Task instructions
Answer these questions from the text about Stein:
(a) At what kind of event was Stein speaking in 2013?
(b) Besides homeopathy, what does the Green Party Platform support?
(c) In what setting did Stein say vaccines were important?

Exercise text
========================

But Stein goes farther than standing for meaningless labeling. She has been expressing the entire spectrum of anti-GMO activist misinformation for years. Here she is speaking at a March Against Monsanto event in 2013 and mouthing the same misinformation. 

Stein seems to support homeopathy

Homeopathy is a pseudo-scientific practice where medicines are diluted so many millions of times that not a single molecule of the medicine remains. It is that solution that is used to “treat patients.” The Green Party Platform supports homeopathy as well as naturopathy, herbal medicines and other quack treatments.

How does Stein stand on those? With an evasive round-de-lay of accusations against corporations:

The Green Party platform here takes an admittedly simple position on a complex issue, and should be improved.

I agree that just because something’s untested – as much of the world of alternative medicine is – doesn’t mean it’s safe. But by the same token, being “tested” and “reviewed” by agencies directly tied to big pharma and the chemical industry is problematic as well. There’s no shortage of snake oil being sold there. Ultimately, we need research and licensing establishments that are protected from corrupting conflicts of interest. And their purview should not be limited by arbitrary definitions of what is “natural.”

Would you buy a used car from someone that evades the point like that?

Pandering to the Anti-vaccine unscientific left

In Stein’s Reddit AMA (Ask Me Anything) she said vaccines were important but that she was suspicious of those in the US,

Still, vaccines should be treated like any medical procedure–each one needs to be tested and regulated by parties that do not have a financial interest in them. In an age when industry lobbyists and CEOs are routinely appointed to key regulatory positions through the notorious revolving door, it’s no wonder many Americans don’t trust the FDA to be an unbiased source of sound advice.

========================

Information given
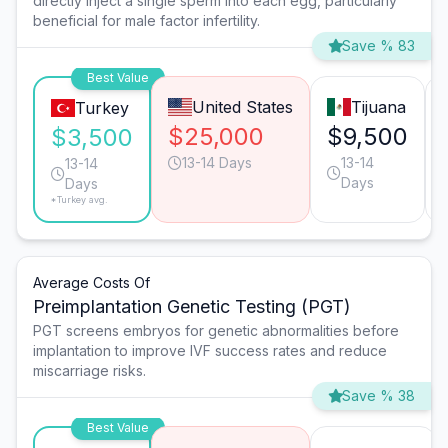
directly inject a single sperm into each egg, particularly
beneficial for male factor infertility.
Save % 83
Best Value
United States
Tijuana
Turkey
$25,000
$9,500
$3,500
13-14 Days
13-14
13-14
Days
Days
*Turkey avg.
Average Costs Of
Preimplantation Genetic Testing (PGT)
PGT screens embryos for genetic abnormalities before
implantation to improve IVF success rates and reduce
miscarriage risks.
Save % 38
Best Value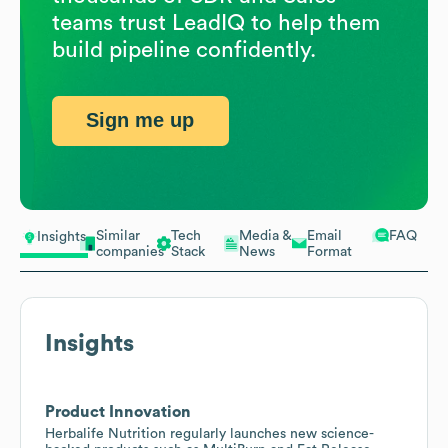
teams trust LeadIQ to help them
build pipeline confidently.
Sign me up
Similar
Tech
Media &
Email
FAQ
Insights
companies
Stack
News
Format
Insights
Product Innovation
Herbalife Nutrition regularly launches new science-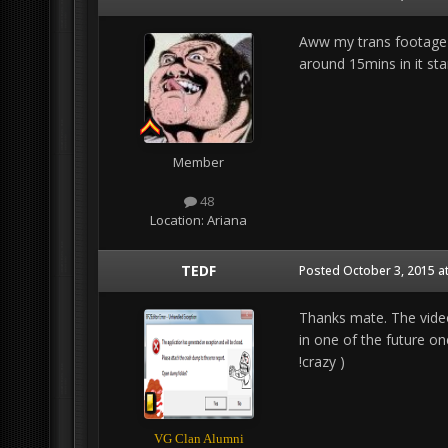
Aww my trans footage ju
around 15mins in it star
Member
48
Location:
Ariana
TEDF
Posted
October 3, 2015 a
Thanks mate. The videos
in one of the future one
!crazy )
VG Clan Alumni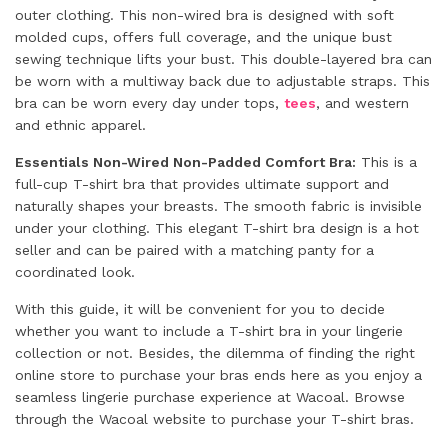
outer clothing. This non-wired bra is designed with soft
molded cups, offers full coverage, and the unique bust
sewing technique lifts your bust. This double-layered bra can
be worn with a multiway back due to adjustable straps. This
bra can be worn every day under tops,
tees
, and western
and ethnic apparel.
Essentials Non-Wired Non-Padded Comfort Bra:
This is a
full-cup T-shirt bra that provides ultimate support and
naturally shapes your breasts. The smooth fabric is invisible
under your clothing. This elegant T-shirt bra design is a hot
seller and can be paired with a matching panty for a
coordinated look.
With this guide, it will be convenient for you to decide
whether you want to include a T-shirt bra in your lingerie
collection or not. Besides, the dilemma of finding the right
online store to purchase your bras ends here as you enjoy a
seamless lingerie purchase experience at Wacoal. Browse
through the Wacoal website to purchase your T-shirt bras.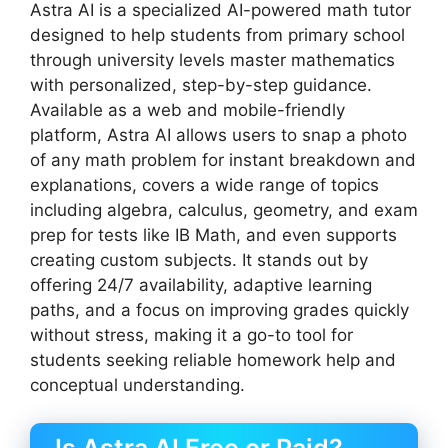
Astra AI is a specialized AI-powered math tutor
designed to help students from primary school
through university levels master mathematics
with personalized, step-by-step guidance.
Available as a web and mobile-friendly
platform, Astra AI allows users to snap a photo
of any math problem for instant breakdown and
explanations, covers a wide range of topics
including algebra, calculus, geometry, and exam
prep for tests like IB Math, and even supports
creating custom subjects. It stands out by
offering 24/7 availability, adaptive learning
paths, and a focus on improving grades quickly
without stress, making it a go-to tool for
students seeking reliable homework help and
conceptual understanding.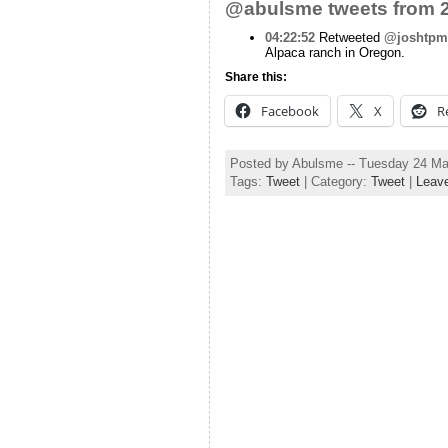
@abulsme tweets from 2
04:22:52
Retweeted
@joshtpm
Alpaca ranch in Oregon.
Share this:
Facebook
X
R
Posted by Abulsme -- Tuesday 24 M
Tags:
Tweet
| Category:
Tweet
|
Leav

========================

Solved exercise
(a) A March Against Monsanto event.
(b) Naturopathy, herbal medicines and other quack treatments.
(c) Her Reddit AMA (Ask Me Anything).